What you should do —
Copy out, from the data below, each line in which the word "skip" occurs.

Given entries —
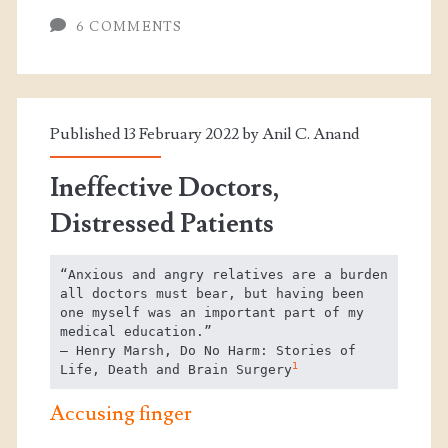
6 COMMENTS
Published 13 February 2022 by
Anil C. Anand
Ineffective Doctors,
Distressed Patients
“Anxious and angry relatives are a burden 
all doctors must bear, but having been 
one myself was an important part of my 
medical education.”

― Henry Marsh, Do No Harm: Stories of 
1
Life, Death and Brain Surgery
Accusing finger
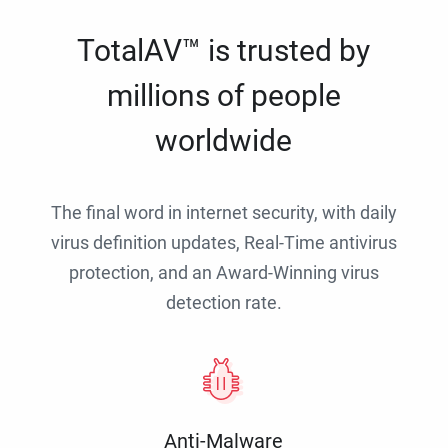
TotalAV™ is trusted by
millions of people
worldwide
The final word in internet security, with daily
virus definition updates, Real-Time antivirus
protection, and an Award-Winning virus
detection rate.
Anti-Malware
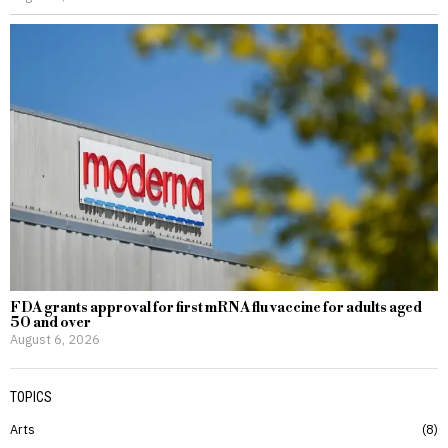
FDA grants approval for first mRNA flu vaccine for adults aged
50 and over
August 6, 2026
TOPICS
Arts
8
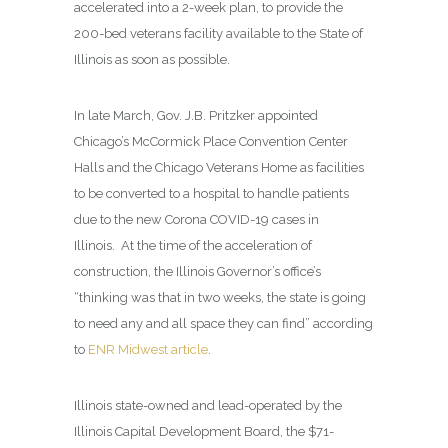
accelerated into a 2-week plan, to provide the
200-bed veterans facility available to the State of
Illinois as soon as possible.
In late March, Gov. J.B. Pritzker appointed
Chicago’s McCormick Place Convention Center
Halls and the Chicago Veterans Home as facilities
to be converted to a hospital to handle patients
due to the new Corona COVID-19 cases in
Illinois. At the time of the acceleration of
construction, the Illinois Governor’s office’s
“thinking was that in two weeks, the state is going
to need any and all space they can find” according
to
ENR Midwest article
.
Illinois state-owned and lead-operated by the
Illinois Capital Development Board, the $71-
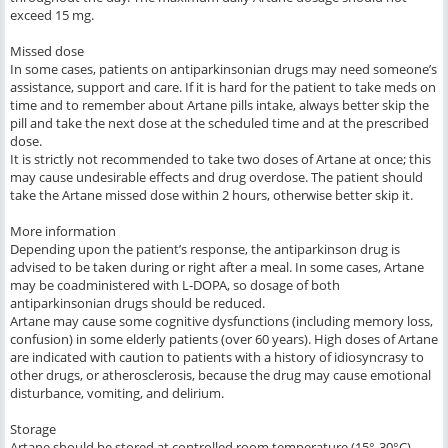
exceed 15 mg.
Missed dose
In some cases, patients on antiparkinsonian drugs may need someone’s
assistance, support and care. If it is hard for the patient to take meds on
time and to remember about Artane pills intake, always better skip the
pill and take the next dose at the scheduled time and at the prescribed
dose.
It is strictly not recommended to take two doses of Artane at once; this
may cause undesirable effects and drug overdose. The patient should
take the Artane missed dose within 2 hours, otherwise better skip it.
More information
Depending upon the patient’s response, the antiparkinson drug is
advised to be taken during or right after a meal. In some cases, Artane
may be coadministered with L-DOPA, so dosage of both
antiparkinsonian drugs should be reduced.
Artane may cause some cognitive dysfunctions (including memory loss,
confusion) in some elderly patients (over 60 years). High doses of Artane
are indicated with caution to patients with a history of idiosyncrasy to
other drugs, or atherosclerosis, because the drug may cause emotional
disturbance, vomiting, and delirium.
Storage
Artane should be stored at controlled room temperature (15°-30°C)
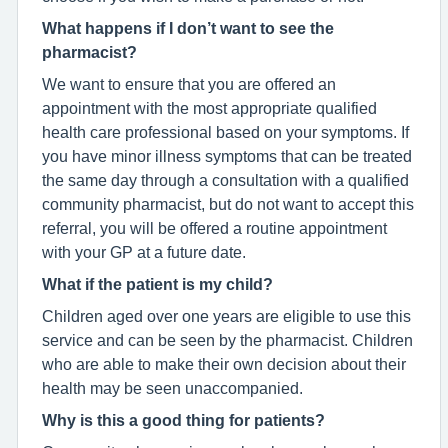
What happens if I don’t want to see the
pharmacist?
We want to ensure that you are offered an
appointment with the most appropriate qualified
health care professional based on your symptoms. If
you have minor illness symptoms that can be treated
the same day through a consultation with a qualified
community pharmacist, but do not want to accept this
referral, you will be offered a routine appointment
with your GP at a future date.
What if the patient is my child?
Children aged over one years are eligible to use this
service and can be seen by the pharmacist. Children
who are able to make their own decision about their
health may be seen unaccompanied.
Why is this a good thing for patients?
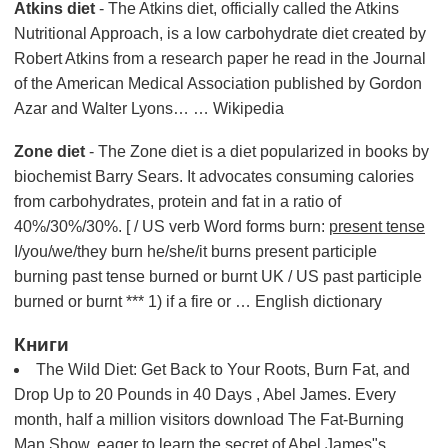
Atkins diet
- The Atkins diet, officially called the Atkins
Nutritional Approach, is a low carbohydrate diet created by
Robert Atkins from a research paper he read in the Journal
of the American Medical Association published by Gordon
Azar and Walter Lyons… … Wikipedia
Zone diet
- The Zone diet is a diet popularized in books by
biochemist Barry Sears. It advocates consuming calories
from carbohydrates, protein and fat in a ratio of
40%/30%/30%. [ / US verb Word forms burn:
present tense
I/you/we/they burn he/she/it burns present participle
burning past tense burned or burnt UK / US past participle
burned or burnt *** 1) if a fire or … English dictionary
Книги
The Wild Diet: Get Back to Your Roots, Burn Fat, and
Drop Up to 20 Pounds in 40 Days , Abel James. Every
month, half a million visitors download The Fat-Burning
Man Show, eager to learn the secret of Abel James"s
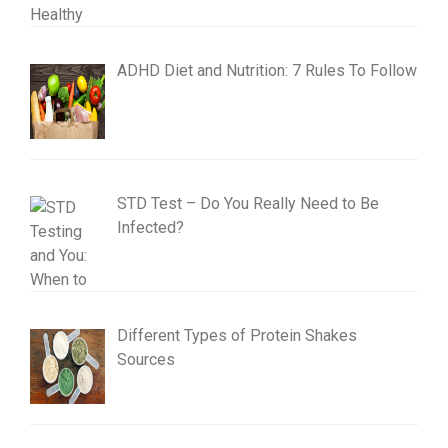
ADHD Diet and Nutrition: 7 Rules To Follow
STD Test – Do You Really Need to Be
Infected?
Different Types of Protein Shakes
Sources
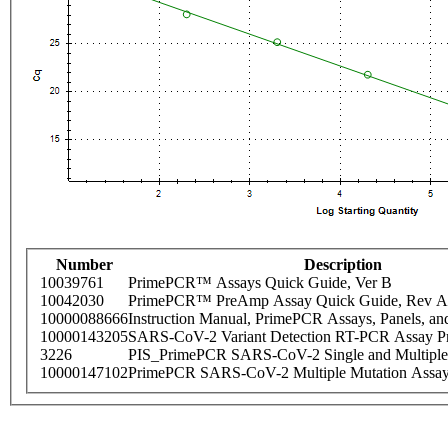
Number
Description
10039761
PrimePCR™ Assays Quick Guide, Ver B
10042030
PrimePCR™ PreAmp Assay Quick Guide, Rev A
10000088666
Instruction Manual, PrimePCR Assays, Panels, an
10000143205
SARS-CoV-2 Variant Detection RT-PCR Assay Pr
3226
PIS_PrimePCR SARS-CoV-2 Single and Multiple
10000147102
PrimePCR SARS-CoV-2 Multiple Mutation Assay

Answer box —
time and to remember about Artane pills intake, always better skip the
take the Artane missed dose within 2 hours, otherwise better skip it.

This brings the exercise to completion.